Siagakan Energi Bersih 24 Jam, Pertamina NRE Aktifkan Satgas RAFI 2026

Twitter
LinkedIn
Facebook
WhatsApp

Jakarta, ruangenergi.com – Bersiap akan kebutuhan energi yang melonjak pada periode Ramadan hingga menjelang Hari Raya Idul Fitri 1447 H, Pertamina New & Renewable Energy (Pertamina NRE) aktifkan Satuan Tugas Ramadan dan Idul Fitri (Satgas RAFI) guna memastikan stabilitas serta keandalan pasokan energi bersih agar tetap optimal selama masa ini.

Rika Gresia Wahyudi, selaku Pjs. Corporate Secretary Pertamina NRE mengutarakan bahwa inisiatif adalah komitmen nyata perusahaan untuk menjaga pasokan energi bersih serta memastikan fasilitas energi terbarukan beroperasi optimal sepanjang periode peningkatan aktivitas.

“Pengaktifan Satgas RAFI sangat vital guna memastikan seluruh aset dan operasional energi bersih yang dikelola Pertamina NRE tetap berjalan andal dan aman, sehingga dapat terus mendukung pasokan listrik nasional selama Ramadan hingga Idul Fitri,” ujar Rika.

Satgas RAFI Pertamina NRE akan bertugas melakukan pemantauan operasional secara intensif terhadap seluruh portofolio pembangkit energi bersih yang dikelola perusahaan, termasuk pembangkit listrik tenaga panas bumi, tenaga surya, serta fasilitas energi rendah karbon lainnya. Pemantauan dilakukan secara berkelanjutan selama 24 jam dengan melibatkan baik dari tim operasional di berbagai wilayah kerja, ataupun melalui ruang kendali.

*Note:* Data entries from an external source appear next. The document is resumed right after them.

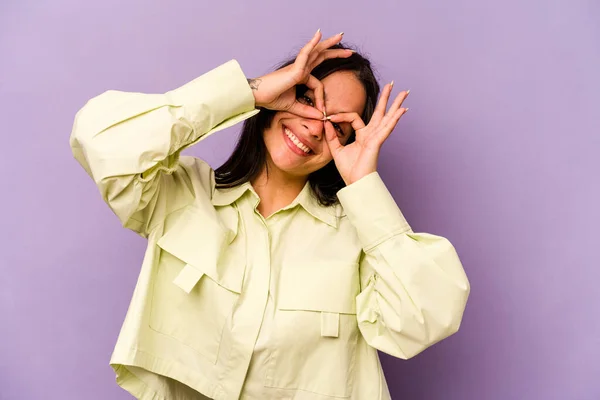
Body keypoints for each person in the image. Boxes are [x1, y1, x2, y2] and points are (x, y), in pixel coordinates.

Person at [70, 29, 470, 400]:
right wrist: (250, 92)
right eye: (309, 100)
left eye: (339, 128)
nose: (316, 127)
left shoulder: (358, 236)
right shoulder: (183, 194)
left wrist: (364, 185)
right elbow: (99, 138)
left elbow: (425, 318)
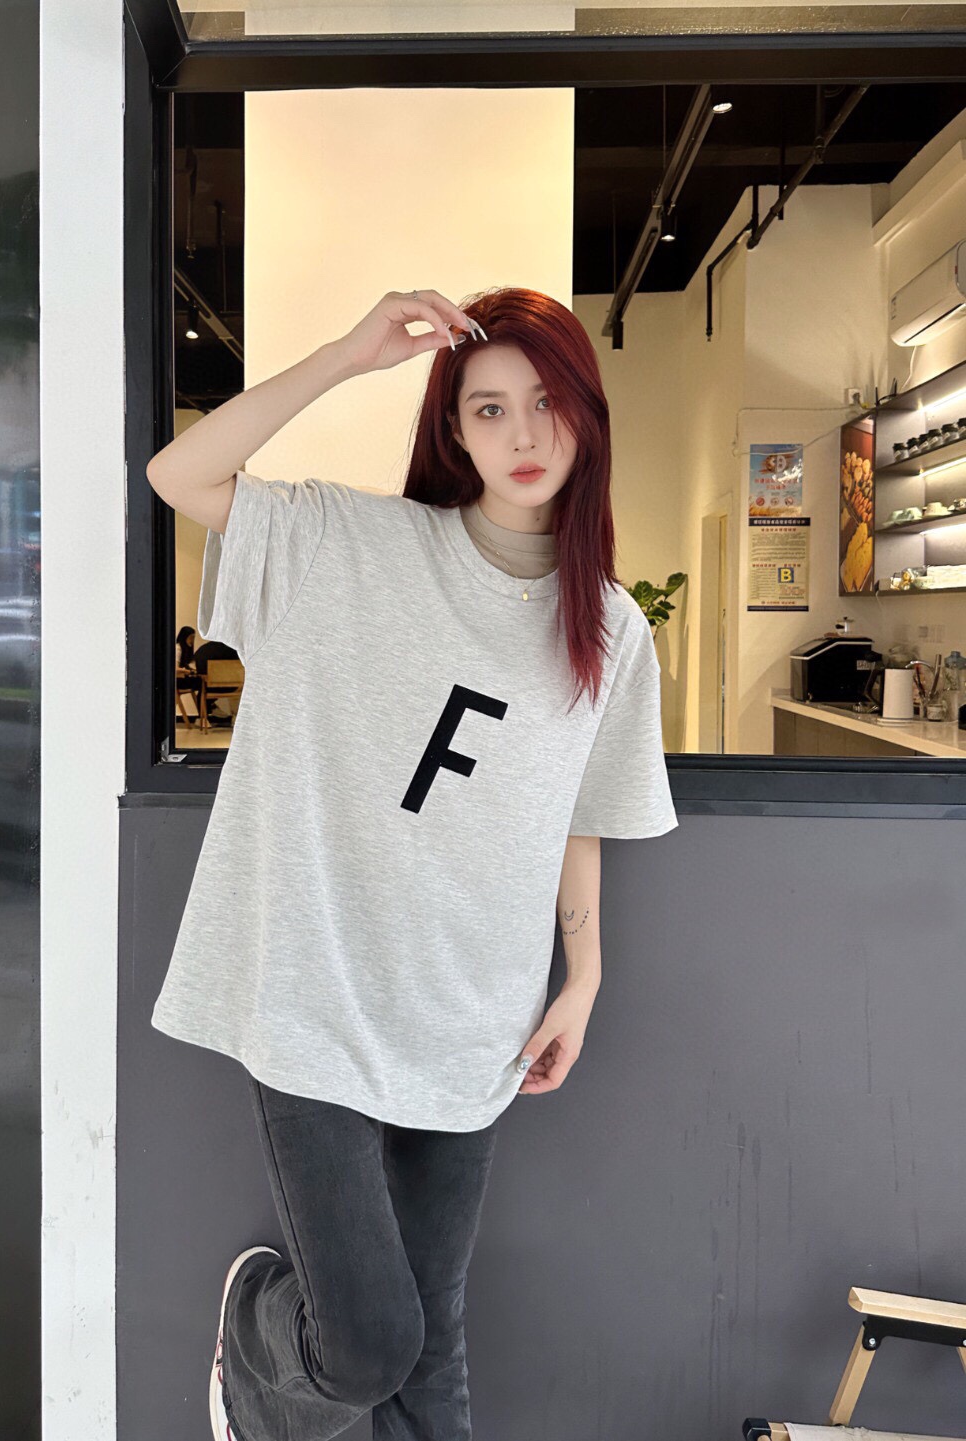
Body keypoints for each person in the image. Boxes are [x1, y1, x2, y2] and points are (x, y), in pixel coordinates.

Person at [146, 287, 679, 1441]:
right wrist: (348, 354)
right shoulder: (353, 545)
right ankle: (253, 1325)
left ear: (586, 414)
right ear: (454, 430)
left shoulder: (612, 629)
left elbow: (579, 810)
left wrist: (583, 978)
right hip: (317, 994)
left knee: (431, 1343)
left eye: (545, 402)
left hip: (473, 1018)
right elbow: (181, 474)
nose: (522, 434)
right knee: (370, 1342)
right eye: (489, 409)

Dengan memanfaatkan New Renewable Energy Optimization and Visualization (NOVA) yang merupakan sistem pemantauan aset operasi, Pertamina NRE dapat melakukan monitoring secara real-time dan terintegrasi langsung dari kantor pusat Pertamina NRE Jakarta. Di sisi lain, perusahaan juga menggiatkan inisiatif dalam memenuhi kebutuhan personel, memastikan kesiapan operator saat menjalankan tugas, serta penerapan emergency response untuk koordinasi dengan pihak terkait dalam penanganan keadaan darurat dan situasi kritis.

Pertamina NRE mengelola portofolio energi bersih dengan total kapasitas terpasang sebesar 2,551 GW yang mencakup pembangkit listrik berbasis energi surya, panas bumi, gas alam, dan biogas. Salah satu kontribusi signifikan berasal dari Pembangkit Listrik Tenaga Surya (PLTS) dengan 261 unit pembangkit berkapasitas total 55,69 MW yang tersebar di berbagai wilayah operasional. Selain itu, melalui afiliasi PT Jawa Satu Power (JSP), Pertamina NRE turut mengoperasikan Pembangkit Listrik Tenaga Gas dan Uap (PLTGU) berkapasitas 1.760 MW.

Di sektor panas bumi, anak usaha PT Pertamina Geothermal Energy Tbk (PGE) mengelola enam Wilayah Kerja Panas Bumi (WKP) dengan total kapasitas 727,5 MW yang berada di Kamojang dan Karaha (Jawa Barat), Ulubelu (Lampung), Lahendong (Sulawesi Utara), Lumut Balai (Sumatera Selatan), serta Sibayak (Sumatera Utara), sementara di sektor bioenergi Pertamina NRE juga mengoperasikan Pembangkit Listrik Tenaga Biogas (PLTBg) dengan kapasitas terpasang 2,4 MW.

Melalui pengaktifan Satgas RAFI 2026, Pertamina NRE sebagai bagian dari Pertamina Group menegaskan perannya dalam mendukung ketahanan energi nasional, khususnya dalam memastikan pasokan energi bersih tetap stabil selama periode Ramadan dan Idul Fitri 1447 H, saat aktivitas masyarakat meningkat dan kebutuhan energi turut mengalami lonjakan. Hal ini menunjukkan upaya perusahaan untuk hadir bagi masyarakat di semua lini penyaluran energi hingga memberi nilai tambah bagi seluruh pemangku kepentingan.